**Selected extract:**
════════
The code talkers used a unique cipher based on the Navajo language to encrypt messages sent by field telephones and radios throughout the Pacific theatre during the war.

It was regarded as secure from Japanese code breakers as the consonantrich language was only spoken in the U.S. Southwest, was known by fewer than 30 non-navajo people and had no written form.

A young Navajo shepherd at the time, Little attempted to sign up for the U.S. Marines at age 15 in 1942, but was turned down as underage.

He finally succeeded in joining in 1943 at age 17. He trained as a code talker and was sent to the South Pacific, where the specialists served in all six Marine divisions and took part in major assaults.

In an interview in 2007, Little told Reuters how he scrambled down a cargo net with his radio pack and rifle, leaping into a landing craft in the roiling ocean off the Marshall Islands in early 1944. Later he landed under fire on the beach head, sprinting for cover.

The Navajos sent and received messages as war planes raced overhead, artillery pounded and troops fought with fixed bayonets.

The Navajos’ reputation grew as island after island fell and was sealed at Iwo Jima, which the U.S. Marine Corps took back in a 35-day battle in which nearly 20,000 Japanese and 7,000 Americans died.

In that battle six Navajo Code Talkers worked around the clock, sending and receiving more than 800 vital messages without error in the first two days of the battle alone.

In his later years as president of the Navajo Code Talkers Association, Little took responsibility for safeguarding the memory of the 420 Navajo Code Talkers. He was a driving force behind the National Navajo Code Talkers Museum & Veterans Center, a project still in development.

“This was no ordinary contribution to America,” Little told Reuters. “The Navajo Code Talkers did something unique, incredible ... and it should be observed.”
════════
**Exercise data:**

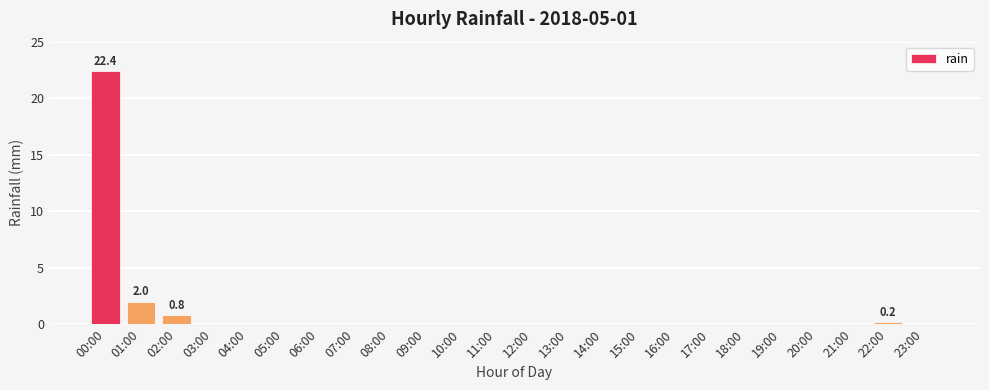

Is it true that the value at 14:00 is 14.6?

False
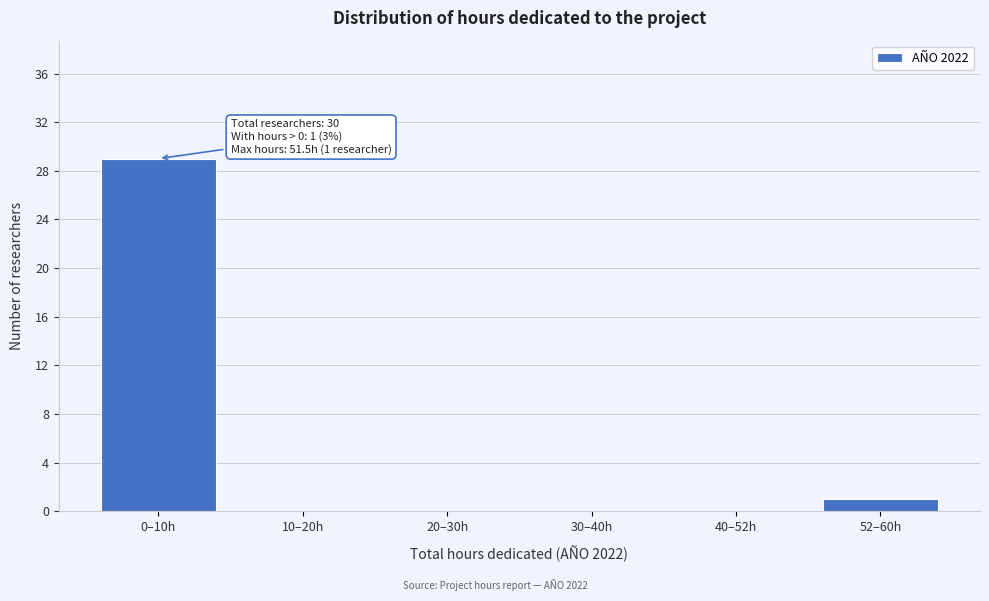

Reading left to right, what are all the values shown in this chart?

0–10h=29	10–20h=0	20–30h=0	30–40h=0	40–52h=0	52–60h=1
════════
**What this exercise asks:**
• a. In the passage on the Navajo Code Talkers, list each reason it gives for why the cipher was considered safe from Japanese code breakers.
• b. Using the passage on the Navajo Code Talkers, explain why the Marines turned Little down in 1942.
• c. Transcribe the passage on the Navajo Code Talkers, starting with "In that battle" and going on through "the battle alone.".

**Answer list:**
• a.
- The language was spoken only in the U.S. Southwest.
- Fewer than 30 non-Navajo people knew it.
- It had no written form.

• b. He was turned down because he was underage. He tried to sign up at age 15, and he was accepted only in 1943, when he was 17.

• c.
In that battle six Navajo Code Talkers worked around the clock, sending and receiving more than 800 vital messages without error in the first two days of the battle alone.